Two months after being engaged to a younger man, Staness Jonekos said she started seeing the symptoms of menopause.
"Six months before my wedding, I gained 30 pounds, hot flashes, I was in no mood for a honeymoon," Jonekos said.
But planning her wedding got her thinking about planning a menopause makeover. The 46-year-old created a guide that gives the pros and cons of treatment options, tracks eating habits, weight loss and exercise plans.
"There's a lot of myths that come with it, and there's a lot of mistakes that women make as they go through menopause," said Dr. Chrisandra Shufelt, a certified menopause practitioner at Cedars-Sinai
Shufelt says don't believe everything you read on the Internet. Studies show interventions like human growth hormone are hit-and-miss, and can make heart disease and diabetes worse.
And paying $120 for a salivary hormone test to find out if you're in menopause is a waste of money.
The only blood test that's proven is the FSH or follicle-stimulating hormone test.
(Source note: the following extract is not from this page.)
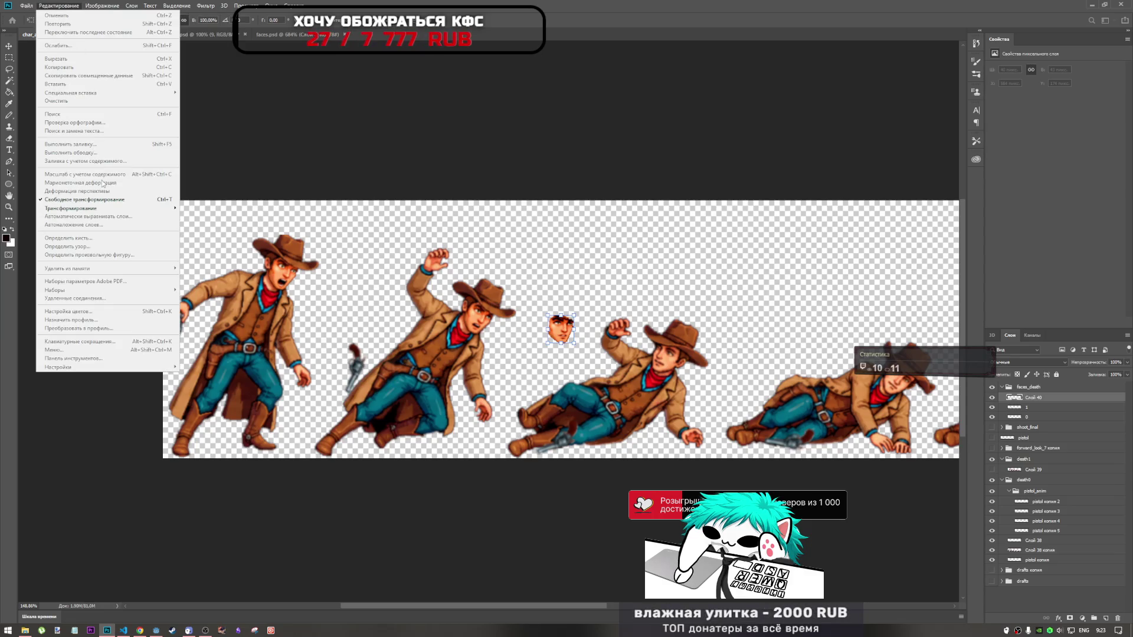
pyautogui.moveTo(72, 208)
Once diagnosed, Jonekos says changing what you eat can help control the severity of hot flashes.
Caffeine, sugar, spicy foods and cinnamon are triggers. Jonekos worked with doctors to create a menopause food pyramid. She eats 25 percent of calories from healthy fats like avocados and tuna, 35 percent of calories from lean protein like salmon and chicken and 40 percent of calories from low glycemic carbs, such as brown rice and oatmeal.
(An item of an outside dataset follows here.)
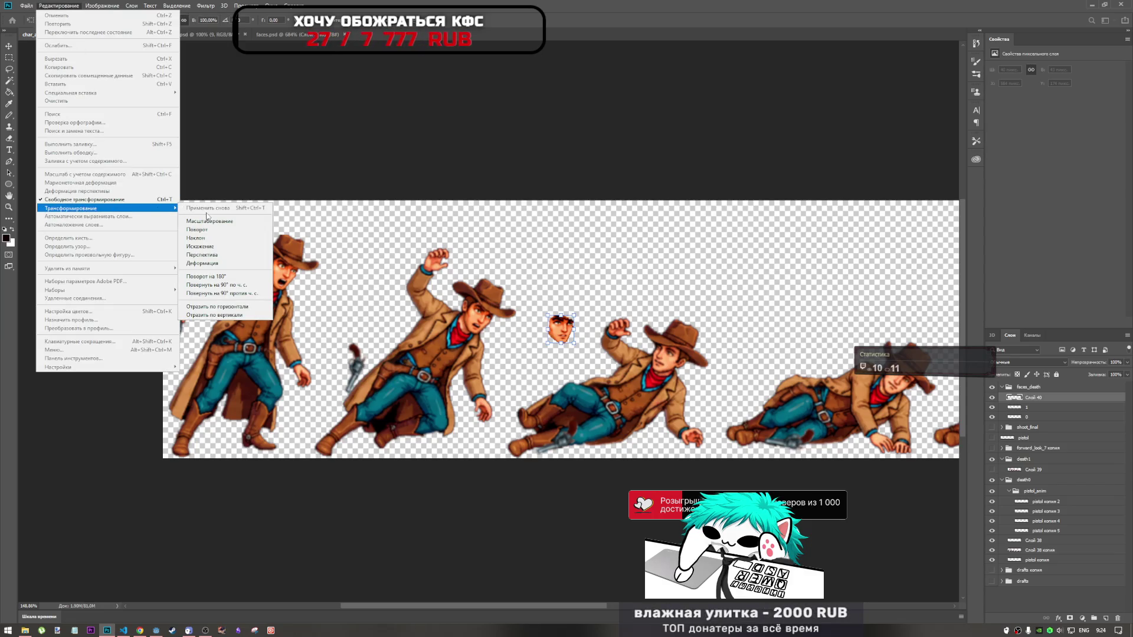
pyautogui.click(238, 316)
"Just simply switching from white bread to brown bread, white pasta to whole grain pasta, from potatoes to yams, that was huge," Jonekos said.
Another change was exercising 30 to 60 minutes five days a week. Jonekos swims, spins, weight lifts and loves her crunches.
"I've witnessed women who've wiped out their symptoms by exercising. I've witnessed women who've wiped out their symptoms by cutting back on sugar," Shufelt said.
"I'm way healthier today than when I was in my 20s, and I look better in a swimsuit," Jonekos said.
Another mistake women make is the only hormone they get checked is their estrogen, but many women going through menopause also have trouble with their thyroid. Low thyroid is also associated with low energy and weight gain.